#### THE DATA
=-=-=

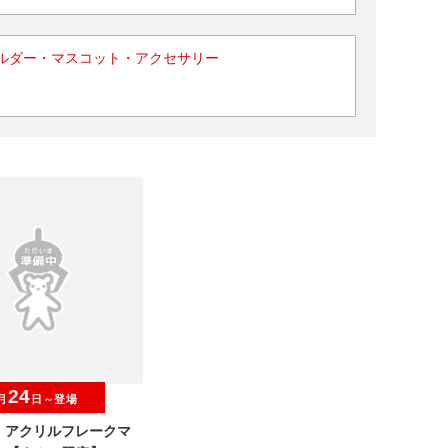
ルダー・マスコット・アクセサリー
24
月
日～登場
O アクリルフレークマ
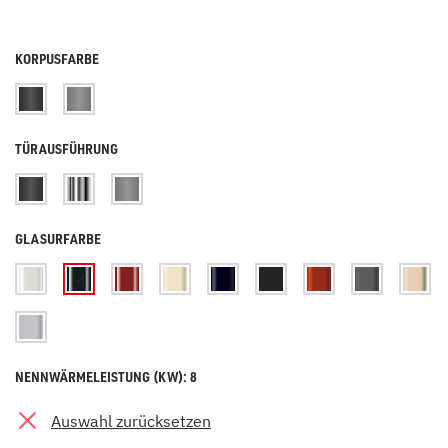
KORPUSFARBE
TÜRAUSFÜHRUNG
GLASURFARBE
NENNWÄRMELEISTUNG (KW): 8
Auswahl zurücksetzen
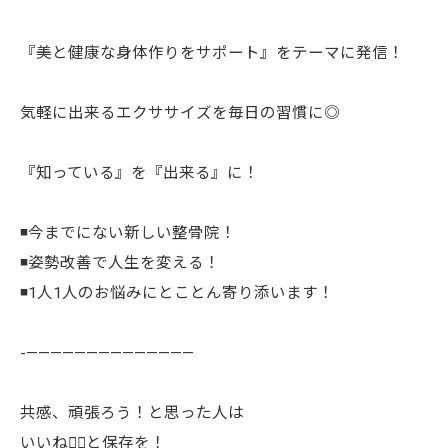
『美と健康な身体作りをサポート』をテーマに発信！
気軽に出来るエクササイズを毎日の習慣に◎
『知っている』を『出来る』に！
◾️今までにない新しい整骨院！
◾️姿勢改善で人生を変える！
◾️1人1人のお悩みにとことん寄り添います！
-——————————————
共感、頑張ろう！と思った人は
いいね👍🏻と保存を！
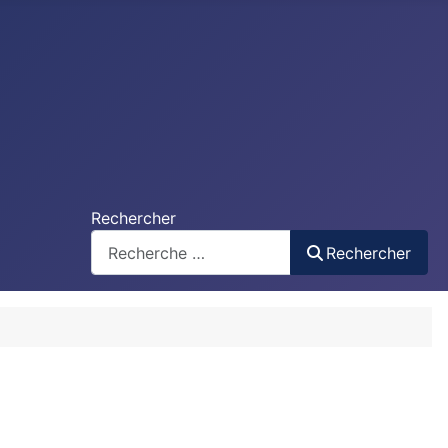
Rechercher
Rechercher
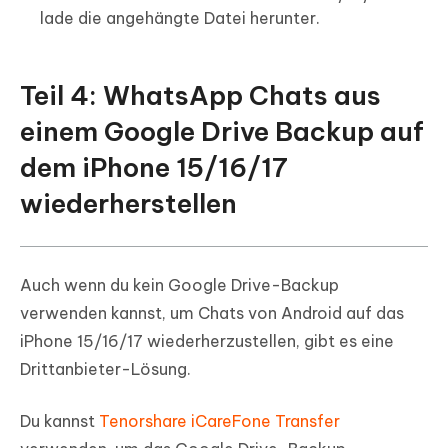
lade die angehängte Datei herunter.
Teil 4: WhatsApp Chats aus
einem Google Drive Backup auf
dem iPhone 15/16/17
wiederherstellen
Auch wenn du kein Google Drive-Backup
verwenden kannst, um Chats von Android auf das
iPhone 15/16/17 wiederherzustellen, gibt es eine
Drittanbieter-Lösung.
Du kannst
Tenorshare iCareFone Transfer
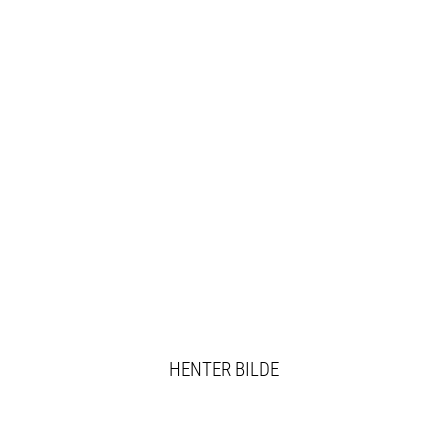
HENTER BILDE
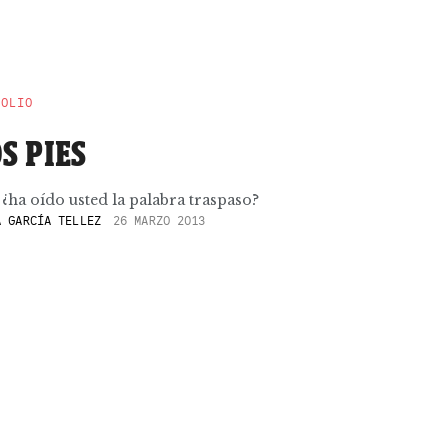
POLIO
S PIES
 ¿ha oído usted la palabra traspaso?
 GARCÍA TELLEZ
26 MARZO 2013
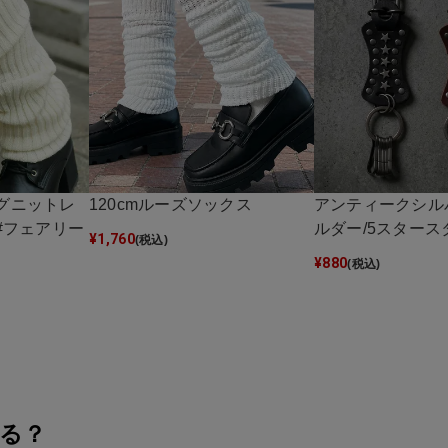
ッグニットレ
120cmルーズソックス
アンティークシル
/#フェアリー
ルダー/5スタース
¥
1,760
(税込)
¥
880
(税込)
る？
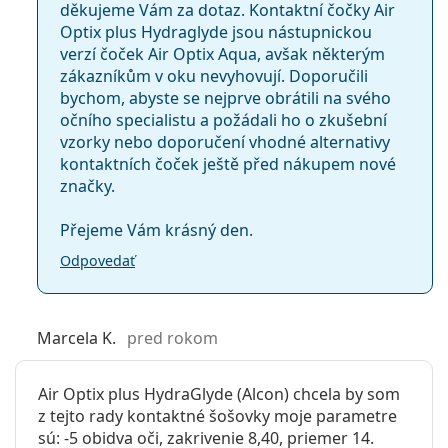
děkujeme Vám za dotaz. Kontaktní čočky Air
Optix plus Hydraglyde jsou nástupnickou
Výrobca:
Alcon
Často kladené otázky
verzí čoček Air Optix Aqua, avšak některým
Šošoviek v
6
zákazníkům v oku nevyhovují. Doporučili
krabičke:
bychom, abyste se nejprve obrátili na svého
očního specialistu a požádali ho o zkušební
Hmotnosť:
16 g
Ako dlho môžete nosiť Air Optix Aqua?
vzorky nebo doporučení vhodné alternativy
Ostatné
kontaktních čoček ještě před nákupem nové
značky.
Kategória:
Mesačné
Môžete spať v Air Optix Aqua?
Kontinuálne
Přejeme Vám krásný den.
Silikón-hydrogélové
Aký je rozdiel medzi balením troch kusov a
Odpovedať
Kontaktné šošovky
balením šiestich kusov Air Optix Aqua?
Sférické a asférické šošovky
Marcela K.
pred rokom
Ďalšie mesačné kontaktné šošovky
Air Optix plus HydraGlyde (Alcon) chcela by som
Avaira Vitality
z tejto rady kontaktné šošovky moje parametre
Biofinity
sú: -5 obidva oči, zakrivenie 8,40, priemer 14.
Lenjoy Monthly Day & Night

=-=-=

#### EXERCISE
Go through the listing, and whenever a line contains the string "Backup", copy that line.

#### EXERCISE OUTPUT
einem Google Drive Backup auf
Auch wenn du kein Google Drive-Backup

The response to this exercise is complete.